Data excerpts
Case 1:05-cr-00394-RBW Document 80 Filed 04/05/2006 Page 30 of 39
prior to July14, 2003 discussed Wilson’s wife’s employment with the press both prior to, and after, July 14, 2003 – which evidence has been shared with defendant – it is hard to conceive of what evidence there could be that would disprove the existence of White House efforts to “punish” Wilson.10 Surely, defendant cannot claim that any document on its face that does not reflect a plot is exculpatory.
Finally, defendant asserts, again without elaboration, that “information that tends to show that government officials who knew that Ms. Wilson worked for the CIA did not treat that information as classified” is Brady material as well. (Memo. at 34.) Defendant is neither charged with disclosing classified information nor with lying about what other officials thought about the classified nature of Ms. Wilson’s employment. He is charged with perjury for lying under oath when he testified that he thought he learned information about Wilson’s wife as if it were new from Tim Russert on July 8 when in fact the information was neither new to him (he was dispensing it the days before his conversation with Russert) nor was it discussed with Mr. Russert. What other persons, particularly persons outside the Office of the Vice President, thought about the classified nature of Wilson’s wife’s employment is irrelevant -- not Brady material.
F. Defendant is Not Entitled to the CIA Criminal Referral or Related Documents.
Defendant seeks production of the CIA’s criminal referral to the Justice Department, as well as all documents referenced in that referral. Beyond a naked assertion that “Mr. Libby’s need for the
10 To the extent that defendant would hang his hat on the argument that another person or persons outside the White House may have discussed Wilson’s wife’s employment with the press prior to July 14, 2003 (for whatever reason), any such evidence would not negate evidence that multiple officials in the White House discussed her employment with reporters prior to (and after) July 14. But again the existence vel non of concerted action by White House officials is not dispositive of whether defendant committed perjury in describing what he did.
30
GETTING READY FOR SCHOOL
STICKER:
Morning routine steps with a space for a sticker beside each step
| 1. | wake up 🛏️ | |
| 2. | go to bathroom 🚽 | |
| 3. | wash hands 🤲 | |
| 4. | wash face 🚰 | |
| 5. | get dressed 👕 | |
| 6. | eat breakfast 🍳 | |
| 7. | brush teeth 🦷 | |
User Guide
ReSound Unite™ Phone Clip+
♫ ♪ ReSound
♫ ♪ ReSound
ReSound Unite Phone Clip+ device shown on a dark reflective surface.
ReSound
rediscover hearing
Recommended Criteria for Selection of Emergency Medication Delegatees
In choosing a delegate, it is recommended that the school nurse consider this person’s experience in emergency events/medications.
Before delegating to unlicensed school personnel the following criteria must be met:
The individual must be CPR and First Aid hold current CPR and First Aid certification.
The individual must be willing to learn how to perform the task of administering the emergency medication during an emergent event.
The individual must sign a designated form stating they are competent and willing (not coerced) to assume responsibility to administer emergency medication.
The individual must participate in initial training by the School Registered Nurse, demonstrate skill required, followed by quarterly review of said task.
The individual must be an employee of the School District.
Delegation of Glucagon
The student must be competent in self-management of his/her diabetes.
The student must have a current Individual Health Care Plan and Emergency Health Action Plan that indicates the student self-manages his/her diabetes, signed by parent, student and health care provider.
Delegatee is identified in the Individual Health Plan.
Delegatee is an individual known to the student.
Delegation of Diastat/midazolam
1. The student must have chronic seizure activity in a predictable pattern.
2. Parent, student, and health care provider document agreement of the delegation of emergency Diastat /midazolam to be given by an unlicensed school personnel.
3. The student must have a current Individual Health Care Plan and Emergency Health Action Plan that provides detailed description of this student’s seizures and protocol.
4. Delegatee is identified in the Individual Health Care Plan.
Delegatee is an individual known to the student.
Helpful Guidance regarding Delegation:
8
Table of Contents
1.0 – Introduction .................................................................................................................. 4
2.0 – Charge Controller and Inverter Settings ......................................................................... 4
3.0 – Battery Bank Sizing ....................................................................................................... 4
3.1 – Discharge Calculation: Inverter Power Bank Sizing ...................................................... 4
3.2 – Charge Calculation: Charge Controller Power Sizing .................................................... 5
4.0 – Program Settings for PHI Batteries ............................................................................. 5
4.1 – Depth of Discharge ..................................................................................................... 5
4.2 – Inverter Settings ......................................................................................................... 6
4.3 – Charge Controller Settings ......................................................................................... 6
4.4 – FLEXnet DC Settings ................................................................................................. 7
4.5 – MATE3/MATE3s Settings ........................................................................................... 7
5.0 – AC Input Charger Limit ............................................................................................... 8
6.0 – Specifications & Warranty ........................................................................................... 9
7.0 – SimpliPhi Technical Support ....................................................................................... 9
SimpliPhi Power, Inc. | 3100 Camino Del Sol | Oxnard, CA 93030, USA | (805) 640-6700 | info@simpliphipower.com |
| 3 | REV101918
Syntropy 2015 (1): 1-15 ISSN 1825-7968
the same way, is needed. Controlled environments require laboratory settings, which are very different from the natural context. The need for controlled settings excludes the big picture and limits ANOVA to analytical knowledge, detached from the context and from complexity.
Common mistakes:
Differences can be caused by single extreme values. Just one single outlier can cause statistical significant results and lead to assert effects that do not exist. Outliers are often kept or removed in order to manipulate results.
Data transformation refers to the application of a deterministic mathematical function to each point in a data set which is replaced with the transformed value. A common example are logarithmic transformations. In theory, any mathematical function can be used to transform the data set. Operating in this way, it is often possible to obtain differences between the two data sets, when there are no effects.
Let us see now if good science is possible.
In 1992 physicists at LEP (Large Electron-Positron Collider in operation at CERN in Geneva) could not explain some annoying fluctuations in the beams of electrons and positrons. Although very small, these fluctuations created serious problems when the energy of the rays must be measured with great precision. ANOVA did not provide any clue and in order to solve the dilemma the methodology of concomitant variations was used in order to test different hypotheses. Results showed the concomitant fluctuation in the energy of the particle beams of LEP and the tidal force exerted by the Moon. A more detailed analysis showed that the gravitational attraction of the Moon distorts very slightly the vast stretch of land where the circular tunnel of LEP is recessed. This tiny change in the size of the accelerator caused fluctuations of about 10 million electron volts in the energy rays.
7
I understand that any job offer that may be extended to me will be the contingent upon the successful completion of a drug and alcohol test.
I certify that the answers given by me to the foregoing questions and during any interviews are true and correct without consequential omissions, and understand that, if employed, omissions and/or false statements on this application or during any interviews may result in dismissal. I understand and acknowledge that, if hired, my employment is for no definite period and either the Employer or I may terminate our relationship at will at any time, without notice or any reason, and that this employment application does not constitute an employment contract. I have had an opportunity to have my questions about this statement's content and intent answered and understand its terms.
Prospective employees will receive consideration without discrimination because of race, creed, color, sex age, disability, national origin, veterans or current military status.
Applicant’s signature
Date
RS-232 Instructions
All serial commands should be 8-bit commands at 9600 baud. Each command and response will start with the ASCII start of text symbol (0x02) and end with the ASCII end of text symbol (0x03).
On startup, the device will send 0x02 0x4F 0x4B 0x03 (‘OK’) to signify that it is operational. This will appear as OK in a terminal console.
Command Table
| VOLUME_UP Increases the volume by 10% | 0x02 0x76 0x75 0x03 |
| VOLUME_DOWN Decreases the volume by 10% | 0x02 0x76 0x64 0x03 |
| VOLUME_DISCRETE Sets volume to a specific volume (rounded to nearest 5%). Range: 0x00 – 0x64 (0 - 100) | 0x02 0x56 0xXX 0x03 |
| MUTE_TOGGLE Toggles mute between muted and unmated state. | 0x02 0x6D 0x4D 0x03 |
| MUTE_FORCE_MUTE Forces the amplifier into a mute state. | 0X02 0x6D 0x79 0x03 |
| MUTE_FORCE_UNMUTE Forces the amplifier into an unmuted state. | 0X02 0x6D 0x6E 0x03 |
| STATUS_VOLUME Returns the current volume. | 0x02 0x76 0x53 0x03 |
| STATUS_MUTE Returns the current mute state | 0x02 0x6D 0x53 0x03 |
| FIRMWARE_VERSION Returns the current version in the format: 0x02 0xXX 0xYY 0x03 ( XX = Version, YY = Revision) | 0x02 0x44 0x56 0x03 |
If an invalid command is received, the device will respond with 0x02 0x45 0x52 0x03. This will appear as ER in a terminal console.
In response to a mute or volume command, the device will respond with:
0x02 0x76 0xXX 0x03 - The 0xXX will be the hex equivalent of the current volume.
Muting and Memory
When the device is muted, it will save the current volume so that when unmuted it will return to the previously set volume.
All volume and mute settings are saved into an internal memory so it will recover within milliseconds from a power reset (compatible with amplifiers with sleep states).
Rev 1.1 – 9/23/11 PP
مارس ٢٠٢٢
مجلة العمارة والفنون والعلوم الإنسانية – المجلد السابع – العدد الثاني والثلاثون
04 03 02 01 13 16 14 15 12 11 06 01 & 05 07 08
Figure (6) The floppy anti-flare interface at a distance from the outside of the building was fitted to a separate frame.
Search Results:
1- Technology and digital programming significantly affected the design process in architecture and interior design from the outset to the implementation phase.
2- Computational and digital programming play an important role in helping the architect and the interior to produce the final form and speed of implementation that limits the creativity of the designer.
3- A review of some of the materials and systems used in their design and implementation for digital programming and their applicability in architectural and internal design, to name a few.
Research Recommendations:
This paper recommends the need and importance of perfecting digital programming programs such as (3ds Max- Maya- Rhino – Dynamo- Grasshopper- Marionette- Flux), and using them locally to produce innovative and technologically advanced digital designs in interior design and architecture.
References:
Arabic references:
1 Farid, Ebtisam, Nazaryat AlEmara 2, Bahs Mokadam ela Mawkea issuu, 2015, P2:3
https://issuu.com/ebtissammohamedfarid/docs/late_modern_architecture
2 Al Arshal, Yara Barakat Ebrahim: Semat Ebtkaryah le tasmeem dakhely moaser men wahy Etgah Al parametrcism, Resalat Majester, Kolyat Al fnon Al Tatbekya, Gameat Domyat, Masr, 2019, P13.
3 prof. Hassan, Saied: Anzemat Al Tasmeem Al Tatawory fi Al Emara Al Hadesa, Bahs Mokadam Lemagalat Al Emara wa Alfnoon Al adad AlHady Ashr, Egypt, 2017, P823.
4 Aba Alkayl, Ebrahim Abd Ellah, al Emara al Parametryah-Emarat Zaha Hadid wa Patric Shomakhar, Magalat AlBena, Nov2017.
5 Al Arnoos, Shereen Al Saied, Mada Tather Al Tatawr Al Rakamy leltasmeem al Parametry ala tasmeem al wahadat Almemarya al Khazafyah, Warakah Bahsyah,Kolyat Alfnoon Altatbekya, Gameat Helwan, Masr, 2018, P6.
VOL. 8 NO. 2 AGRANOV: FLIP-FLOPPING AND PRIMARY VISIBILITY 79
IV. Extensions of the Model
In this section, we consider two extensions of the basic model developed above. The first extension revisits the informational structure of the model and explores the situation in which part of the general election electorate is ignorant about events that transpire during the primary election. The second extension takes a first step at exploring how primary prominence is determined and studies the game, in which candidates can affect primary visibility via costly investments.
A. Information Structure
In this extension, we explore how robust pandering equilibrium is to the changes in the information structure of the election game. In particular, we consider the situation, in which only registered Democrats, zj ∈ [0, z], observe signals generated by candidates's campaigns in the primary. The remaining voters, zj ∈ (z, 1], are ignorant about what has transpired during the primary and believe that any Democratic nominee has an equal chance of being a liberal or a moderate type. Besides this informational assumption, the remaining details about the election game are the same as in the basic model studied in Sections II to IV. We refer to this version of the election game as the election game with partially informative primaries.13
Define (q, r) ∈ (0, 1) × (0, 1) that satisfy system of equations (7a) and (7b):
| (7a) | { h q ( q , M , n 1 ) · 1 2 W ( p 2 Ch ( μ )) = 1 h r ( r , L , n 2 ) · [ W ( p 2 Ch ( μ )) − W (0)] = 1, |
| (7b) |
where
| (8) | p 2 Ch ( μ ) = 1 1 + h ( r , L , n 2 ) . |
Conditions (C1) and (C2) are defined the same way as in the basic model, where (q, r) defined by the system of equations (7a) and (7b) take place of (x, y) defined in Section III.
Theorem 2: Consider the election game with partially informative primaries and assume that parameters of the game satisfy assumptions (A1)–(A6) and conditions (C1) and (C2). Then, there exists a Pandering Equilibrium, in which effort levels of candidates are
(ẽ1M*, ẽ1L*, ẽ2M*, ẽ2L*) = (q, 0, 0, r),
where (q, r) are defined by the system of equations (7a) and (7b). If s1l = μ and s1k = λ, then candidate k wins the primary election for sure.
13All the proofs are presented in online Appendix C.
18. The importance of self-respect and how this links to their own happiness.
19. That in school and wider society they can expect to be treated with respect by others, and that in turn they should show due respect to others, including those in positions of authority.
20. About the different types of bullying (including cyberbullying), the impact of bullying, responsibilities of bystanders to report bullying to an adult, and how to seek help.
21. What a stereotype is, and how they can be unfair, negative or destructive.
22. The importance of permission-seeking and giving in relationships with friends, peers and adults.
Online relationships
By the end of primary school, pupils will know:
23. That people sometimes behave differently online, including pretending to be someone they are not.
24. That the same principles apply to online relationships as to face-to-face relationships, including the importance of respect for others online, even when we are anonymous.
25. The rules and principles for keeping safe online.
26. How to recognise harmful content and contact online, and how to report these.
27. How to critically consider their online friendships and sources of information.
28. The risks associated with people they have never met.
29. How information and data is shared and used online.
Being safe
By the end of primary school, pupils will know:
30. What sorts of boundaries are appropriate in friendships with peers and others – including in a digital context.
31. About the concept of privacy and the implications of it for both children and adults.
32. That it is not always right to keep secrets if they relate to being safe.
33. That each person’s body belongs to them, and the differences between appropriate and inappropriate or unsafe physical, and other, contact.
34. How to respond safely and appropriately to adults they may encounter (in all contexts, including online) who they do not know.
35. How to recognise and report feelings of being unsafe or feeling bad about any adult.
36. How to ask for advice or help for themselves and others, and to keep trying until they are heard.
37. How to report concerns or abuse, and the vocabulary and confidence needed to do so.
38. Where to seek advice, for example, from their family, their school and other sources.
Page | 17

(REQUIREMENT): Starting at the line above that contains "0x64 0x03 |", write out each line exactly until the line that contains "When the device" has been written, and stop there.

(SOLUTION):
| VOLUME_DOWN Decreases the volume by 10% | 0x02 0x76 0x64 0x03 |
| VOLUME_DISCRETE Sets volume to a specific volume (rounded to nearest 5%). Range: 0x00 – 0x64 (0 - 100) | 0x02 0x56 0xXX 0x03 |
| MUTE_TOGGLE Toggles mute between muted and unmated state. | 0x02 0x6D 0x4D 0x03 |
| MUTE_FORCE_MUTE Forces the amplifier into a mute state. | 0X02 0x6D 0x79 0x03 |
| MUTE_FORCE_UNMUTE Forces the amplifier into an unmuted state. | 0X02 0x6D 0x6E 0x03 |
| STATUS_VOLUME Returns the current volume. | 0x02 0x76 0x53 0x03 |
| STATUS_MUTE Returns the current mute state | 0x02 0x6D 0x53 0x03 |
| FIRMWARE_VERSION Returns the current version in the format: 0x02 0xXX 0xYY 0x03 ( XX = Version, YY = Revision) | 0x02 0x44 0x56 0x03 |
If an invalid command is received, the device will respond with 0x02 0x45 0x52 0x03. This will appear as ER in a terminal console.
In response to a mute or volume command, the device will respond with:
0x02 0x76 0xXX 0x03 - The 0xXX will be the hex equivalent of the current volume.
Muting and Memory
When the device is muted, it will save the current volume so that when unmuted it will return to the previously set volume.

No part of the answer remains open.